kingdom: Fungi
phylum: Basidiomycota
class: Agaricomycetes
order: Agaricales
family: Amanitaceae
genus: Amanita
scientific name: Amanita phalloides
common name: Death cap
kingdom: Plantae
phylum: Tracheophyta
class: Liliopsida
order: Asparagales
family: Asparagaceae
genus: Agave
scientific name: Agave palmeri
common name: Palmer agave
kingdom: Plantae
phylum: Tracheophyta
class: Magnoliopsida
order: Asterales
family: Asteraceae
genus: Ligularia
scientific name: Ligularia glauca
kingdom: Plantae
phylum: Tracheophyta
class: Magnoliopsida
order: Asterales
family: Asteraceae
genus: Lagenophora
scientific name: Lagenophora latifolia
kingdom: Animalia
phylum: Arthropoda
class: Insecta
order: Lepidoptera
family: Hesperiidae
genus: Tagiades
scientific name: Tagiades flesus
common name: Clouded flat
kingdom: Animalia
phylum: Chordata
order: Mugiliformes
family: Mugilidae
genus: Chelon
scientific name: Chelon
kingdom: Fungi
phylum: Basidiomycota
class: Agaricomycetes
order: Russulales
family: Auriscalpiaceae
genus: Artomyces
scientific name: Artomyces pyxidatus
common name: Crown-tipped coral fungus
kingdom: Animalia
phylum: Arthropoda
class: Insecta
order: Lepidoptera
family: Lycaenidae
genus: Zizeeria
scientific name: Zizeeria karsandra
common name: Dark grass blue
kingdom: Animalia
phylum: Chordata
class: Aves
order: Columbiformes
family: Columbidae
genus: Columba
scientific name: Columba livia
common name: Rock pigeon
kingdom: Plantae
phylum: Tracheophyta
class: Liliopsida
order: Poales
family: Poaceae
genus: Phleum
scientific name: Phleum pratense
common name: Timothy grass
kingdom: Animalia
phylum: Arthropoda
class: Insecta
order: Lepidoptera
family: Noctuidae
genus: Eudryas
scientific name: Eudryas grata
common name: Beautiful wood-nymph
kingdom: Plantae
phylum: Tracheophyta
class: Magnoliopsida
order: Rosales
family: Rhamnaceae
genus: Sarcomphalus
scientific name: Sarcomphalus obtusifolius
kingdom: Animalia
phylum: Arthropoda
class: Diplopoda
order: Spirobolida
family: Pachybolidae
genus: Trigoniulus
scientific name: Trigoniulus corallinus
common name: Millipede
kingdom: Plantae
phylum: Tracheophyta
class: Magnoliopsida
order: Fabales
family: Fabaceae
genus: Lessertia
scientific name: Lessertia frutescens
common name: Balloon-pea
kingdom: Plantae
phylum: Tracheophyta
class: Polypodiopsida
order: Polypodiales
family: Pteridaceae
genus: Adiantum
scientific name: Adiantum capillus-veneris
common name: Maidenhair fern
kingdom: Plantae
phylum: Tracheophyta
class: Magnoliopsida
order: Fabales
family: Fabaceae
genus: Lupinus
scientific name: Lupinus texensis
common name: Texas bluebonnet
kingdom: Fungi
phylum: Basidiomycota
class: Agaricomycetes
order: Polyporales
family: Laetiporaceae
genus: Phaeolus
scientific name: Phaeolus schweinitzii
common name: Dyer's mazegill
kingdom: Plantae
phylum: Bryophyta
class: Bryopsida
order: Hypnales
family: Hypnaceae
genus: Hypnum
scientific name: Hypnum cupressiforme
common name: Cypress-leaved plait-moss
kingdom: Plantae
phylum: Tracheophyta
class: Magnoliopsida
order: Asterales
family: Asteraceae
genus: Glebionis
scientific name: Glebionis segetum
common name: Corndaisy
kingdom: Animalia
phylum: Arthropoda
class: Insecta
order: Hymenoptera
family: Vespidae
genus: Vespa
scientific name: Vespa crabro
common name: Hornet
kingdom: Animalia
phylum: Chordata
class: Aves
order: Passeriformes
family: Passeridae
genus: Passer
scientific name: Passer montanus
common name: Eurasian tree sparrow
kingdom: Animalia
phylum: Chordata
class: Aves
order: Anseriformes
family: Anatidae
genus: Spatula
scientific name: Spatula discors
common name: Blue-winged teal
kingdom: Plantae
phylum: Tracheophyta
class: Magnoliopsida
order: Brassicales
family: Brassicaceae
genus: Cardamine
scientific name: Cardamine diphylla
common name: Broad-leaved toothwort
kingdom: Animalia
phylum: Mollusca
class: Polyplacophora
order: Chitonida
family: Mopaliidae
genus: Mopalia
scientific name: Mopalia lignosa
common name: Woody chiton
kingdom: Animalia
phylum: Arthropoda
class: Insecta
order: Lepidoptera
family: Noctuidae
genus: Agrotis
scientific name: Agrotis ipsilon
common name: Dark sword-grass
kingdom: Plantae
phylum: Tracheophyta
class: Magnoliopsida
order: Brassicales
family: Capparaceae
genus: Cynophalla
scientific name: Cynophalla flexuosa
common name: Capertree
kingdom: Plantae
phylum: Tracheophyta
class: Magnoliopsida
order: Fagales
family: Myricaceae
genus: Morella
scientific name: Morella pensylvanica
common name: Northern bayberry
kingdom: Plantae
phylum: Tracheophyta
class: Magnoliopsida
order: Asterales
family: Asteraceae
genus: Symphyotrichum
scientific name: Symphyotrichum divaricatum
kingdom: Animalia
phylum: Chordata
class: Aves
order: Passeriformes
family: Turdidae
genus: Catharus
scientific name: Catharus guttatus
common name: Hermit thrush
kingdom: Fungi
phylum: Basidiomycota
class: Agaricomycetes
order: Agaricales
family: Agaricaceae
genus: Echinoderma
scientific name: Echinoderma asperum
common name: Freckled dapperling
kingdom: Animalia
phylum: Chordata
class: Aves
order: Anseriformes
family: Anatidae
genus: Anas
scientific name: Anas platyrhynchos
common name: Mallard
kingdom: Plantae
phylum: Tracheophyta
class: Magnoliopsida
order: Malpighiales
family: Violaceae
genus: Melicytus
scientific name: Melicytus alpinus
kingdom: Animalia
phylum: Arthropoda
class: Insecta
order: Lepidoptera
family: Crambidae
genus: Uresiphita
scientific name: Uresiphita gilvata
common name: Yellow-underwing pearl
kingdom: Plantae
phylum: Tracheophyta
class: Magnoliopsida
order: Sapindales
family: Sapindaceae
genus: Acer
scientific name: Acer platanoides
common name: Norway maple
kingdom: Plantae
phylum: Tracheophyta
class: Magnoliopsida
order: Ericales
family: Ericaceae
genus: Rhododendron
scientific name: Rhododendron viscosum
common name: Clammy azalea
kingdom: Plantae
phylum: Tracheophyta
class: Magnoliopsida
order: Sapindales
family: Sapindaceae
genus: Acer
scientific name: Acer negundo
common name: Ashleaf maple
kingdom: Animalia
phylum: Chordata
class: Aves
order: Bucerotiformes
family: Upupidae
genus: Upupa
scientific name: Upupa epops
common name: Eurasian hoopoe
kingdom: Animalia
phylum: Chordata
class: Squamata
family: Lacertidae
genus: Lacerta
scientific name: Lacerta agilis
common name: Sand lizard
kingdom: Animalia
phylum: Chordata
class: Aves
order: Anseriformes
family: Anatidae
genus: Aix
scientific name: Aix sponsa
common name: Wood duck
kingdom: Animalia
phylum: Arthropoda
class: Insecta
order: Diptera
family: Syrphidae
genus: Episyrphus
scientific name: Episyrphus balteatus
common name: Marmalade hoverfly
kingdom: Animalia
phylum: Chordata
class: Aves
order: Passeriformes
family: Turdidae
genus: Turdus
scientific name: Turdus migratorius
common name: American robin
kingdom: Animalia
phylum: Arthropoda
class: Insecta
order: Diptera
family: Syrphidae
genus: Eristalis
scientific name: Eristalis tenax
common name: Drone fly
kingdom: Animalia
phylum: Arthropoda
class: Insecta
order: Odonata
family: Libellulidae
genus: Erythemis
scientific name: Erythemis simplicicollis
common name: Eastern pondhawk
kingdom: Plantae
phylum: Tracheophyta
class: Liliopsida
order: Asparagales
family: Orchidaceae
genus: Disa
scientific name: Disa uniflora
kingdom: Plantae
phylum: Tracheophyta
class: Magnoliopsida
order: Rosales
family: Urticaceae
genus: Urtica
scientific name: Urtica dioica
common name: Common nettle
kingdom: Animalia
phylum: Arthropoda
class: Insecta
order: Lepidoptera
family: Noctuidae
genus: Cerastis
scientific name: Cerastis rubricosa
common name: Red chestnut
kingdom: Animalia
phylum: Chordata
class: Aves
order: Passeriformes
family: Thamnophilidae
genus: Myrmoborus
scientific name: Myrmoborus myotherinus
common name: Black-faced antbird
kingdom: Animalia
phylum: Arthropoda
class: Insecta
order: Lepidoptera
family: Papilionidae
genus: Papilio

════════════════

= What this task involves =
Copy the listing from its first line through the line that contains "scientific name: Agave palmeri", keeping every line unchanged and including both ends.

= Solution =
kingdom: Fungi
phylum: Basidiomycota
class: Agaricomycetes
order: Agaricales
family: Amanitaceae
genus: Amanita
scientific name: Amanita phalloides
common name: Death cap
kingdom: Plantae
phylum: Tracheophyta
class: Liliopsida
order: Asparagales
family: Asparagaceae
genus: Agave
scientific name: Agave palmeri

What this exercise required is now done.